"Garbage. It's wonderful stuff. You can do so much with it! Harvest gas from it to fuel your airplanes, build a boat out of it and sail around the world, or make a giant junk mosaic. Heck, if you're plucky enough, you can feed a family on the stuff. If it gets too stinky, blast it with giant deodorant guns! "Waste management" kept groceries in Tony Soprano's fridge, no?
But you know what they say about too much of a good thing. When the garbage piles up, it can be bad news. Remember the Chicago couple who were buried alive under their own refuse? That was a bad day. Tons of our discarded plastic ends up floating around the ocean, and the impact of all that refuse falls disproportionately on poor people.

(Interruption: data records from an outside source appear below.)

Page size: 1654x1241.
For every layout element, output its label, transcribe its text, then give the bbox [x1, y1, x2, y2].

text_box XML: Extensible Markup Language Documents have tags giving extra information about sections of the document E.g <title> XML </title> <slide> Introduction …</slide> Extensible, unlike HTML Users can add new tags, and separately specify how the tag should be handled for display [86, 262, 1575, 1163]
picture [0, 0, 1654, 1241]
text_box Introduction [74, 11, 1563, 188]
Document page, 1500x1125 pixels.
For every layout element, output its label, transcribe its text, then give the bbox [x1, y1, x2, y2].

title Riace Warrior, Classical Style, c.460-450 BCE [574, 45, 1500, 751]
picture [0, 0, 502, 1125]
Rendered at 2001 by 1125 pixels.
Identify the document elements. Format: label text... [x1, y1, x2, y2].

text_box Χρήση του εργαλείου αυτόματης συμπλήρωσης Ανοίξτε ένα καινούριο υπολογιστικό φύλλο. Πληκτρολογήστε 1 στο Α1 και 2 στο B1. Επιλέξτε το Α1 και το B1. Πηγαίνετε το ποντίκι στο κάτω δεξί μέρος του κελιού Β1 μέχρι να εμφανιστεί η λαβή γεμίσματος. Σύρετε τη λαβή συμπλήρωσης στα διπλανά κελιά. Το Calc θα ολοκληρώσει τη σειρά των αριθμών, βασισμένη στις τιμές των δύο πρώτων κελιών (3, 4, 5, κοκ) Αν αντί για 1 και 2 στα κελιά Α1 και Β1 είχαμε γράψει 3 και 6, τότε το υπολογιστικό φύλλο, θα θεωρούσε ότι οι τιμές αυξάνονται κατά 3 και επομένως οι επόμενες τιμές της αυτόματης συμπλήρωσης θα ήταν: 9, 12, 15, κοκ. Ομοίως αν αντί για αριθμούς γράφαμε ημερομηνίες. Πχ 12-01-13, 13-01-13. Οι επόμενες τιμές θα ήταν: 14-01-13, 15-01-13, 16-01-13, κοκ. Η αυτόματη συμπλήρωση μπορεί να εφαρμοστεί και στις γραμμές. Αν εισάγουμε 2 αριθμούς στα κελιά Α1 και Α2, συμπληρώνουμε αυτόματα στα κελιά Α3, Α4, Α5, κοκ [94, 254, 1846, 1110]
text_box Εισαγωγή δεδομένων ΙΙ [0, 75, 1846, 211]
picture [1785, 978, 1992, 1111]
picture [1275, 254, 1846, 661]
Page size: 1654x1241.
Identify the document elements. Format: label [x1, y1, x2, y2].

So it was welcome news yesterday when Mexico City announced it had closed the Bordo Poniente Landfill, one of the world's largest, where some 70 million tons of trash are piled over more than a square mile of land adjacent to the airport. The dump had been leaking nasties, pumping out greenhouse gases, and generally causing a nuisance for years.
The closure was a partnership with the C40 Cities Climate Leadership Group and the Clinton Climate Initiative. In official statements, C40 head and New York City Mayor Michael Bloomberg and former President Bill Clinton rolled out the grand pronouncements. "Closing Mexico City's Bordo Poniente Landfill is one of the most important environmental actions for the entire country," declared Mexico City Mayor Marcelo Ebrard."